[Required work]:
Below are records; reproduce exactly the lines from the one that has "LARP-Info-Foru" through the one that has "isten. Wenn sie", ends included, and nothing more.

(Saved entries)
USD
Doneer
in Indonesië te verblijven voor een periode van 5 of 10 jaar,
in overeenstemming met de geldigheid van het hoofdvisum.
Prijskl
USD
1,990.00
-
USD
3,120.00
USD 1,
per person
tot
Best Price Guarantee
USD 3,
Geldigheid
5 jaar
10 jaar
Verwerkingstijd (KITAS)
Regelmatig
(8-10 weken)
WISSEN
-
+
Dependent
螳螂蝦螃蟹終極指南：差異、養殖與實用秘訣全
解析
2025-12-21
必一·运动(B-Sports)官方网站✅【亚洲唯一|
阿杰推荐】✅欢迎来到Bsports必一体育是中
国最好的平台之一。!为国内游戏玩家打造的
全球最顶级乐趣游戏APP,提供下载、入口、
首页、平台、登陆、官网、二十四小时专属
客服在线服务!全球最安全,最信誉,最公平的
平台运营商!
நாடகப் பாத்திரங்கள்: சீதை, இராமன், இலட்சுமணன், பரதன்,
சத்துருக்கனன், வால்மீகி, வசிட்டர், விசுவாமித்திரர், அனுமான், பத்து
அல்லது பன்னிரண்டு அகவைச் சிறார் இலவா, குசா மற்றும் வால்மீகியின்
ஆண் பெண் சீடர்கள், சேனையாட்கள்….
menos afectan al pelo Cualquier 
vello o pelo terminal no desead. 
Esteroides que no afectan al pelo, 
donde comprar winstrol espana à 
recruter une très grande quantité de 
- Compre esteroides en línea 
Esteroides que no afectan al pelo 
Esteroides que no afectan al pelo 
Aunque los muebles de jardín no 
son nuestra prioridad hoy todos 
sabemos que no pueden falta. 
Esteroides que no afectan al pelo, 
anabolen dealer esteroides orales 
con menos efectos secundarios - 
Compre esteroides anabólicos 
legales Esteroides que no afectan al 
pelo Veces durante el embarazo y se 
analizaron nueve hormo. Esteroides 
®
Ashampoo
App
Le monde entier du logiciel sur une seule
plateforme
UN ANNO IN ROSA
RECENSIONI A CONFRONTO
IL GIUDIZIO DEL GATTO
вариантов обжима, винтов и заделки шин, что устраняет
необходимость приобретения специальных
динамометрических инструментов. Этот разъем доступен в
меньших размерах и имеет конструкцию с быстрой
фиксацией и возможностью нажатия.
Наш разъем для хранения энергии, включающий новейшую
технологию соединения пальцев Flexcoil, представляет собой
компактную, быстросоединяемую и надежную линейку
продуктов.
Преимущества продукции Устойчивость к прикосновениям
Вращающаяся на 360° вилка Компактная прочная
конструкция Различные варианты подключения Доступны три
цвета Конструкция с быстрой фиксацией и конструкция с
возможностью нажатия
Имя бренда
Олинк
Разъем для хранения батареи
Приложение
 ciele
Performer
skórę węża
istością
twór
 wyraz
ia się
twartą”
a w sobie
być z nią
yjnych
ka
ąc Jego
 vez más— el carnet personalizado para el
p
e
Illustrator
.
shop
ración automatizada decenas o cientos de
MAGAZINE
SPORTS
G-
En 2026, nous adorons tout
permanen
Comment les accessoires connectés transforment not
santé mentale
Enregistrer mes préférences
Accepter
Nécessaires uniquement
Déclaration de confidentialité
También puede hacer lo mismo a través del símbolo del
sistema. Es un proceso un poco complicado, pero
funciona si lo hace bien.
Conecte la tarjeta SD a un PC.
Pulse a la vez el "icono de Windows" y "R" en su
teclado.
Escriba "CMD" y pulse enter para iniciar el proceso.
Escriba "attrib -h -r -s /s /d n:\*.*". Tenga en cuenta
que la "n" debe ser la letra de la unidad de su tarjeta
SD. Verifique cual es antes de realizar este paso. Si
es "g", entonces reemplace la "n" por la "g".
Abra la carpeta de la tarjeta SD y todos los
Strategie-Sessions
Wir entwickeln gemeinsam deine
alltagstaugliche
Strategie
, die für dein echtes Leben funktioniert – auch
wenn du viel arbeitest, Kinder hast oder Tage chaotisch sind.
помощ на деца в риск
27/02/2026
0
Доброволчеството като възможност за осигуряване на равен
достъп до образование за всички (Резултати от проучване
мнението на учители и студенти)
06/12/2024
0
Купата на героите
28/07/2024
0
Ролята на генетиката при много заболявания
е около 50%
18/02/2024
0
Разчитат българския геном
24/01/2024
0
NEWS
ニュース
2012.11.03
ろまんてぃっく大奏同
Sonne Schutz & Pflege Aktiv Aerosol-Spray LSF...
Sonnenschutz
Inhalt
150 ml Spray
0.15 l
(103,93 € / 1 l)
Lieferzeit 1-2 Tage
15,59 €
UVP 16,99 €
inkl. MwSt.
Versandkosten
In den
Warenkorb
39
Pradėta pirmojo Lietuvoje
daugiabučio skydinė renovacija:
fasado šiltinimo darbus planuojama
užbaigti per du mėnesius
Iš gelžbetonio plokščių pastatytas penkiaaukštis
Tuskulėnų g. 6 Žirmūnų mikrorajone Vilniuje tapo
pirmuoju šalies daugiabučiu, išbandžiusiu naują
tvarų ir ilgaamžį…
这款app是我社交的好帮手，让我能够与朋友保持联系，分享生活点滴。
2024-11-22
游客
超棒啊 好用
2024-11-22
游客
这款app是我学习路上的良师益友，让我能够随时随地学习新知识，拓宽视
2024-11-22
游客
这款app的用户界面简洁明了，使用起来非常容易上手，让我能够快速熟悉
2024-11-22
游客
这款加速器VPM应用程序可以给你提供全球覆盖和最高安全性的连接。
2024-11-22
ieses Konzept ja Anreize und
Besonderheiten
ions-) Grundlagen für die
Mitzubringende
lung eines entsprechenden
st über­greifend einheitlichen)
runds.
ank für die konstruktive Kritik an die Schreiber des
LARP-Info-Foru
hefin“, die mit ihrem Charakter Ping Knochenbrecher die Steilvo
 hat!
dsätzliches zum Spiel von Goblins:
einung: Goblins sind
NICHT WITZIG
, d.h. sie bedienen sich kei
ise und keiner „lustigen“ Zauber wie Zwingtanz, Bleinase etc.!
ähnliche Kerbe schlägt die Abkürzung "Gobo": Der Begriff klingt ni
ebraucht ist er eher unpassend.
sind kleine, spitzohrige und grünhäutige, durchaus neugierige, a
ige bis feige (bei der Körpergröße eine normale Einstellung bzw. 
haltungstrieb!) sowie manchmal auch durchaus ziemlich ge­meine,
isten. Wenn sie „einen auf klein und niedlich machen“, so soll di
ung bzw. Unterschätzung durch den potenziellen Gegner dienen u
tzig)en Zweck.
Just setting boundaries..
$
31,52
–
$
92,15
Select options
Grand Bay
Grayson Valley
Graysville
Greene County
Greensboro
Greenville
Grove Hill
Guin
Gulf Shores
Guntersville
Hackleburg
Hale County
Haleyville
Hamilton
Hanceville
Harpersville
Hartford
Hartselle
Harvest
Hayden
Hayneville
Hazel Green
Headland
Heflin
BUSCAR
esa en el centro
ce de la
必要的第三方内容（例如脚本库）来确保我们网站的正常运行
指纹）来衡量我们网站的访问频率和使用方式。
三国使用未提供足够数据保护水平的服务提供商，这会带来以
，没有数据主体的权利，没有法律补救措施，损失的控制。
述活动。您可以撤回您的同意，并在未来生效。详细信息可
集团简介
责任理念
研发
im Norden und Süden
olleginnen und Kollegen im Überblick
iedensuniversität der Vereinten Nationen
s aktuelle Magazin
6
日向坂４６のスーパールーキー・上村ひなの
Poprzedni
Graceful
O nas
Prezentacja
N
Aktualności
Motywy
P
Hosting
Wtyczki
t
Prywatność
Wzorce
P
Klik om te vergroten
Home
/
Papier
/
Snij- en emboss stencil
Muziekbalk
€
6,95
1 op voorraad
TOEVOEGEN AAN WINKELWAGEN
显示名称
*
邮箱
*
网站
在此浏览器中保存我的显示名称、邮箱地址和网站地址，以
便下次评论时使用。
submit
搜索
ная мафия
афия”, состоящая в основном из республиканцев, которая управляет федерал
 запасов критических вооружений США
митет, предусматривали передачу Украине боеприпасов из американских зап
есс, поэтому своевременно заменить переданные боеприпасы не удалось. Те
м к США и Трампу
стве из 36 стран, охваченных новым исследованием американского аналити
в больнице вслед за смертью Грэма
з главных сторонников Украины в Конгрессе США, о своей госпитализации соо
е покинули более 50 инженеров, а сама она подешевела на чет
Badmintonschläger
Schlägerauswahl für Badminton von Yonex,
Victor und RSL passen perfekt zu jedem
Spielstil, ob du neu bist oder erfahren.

[Expected output]:
LARP-Info-Foru
hefin“, die mit ihrem Charakter Ping Knochenbrecher die Steilvo
 hat!
dsätzliches zum Spiel von Goblins:
einung: Goblins sind
NICHT WITZIG
, d.h. sie bedienen sich kei
ise und keiner „lustigen“ Zauber wie Zwingtanz, Bleinase etc.!
ähnliche Kerbe schlägt die Abkürzung "Gobo": Der Begriff klingt ni
ebraucht ist er eher unpassend.
sind kleine, spitzohrige und grünhäutige, durchaus neugierige, a
ige bis feige (bei der Körpergröße eine normale Einstellung bzw. 
haltungstrieb!) sowie manchmal auch durchaus ziemlich ge­meine,
isten. Wenn sie „einen auf klein und niedlich machen“, so soll di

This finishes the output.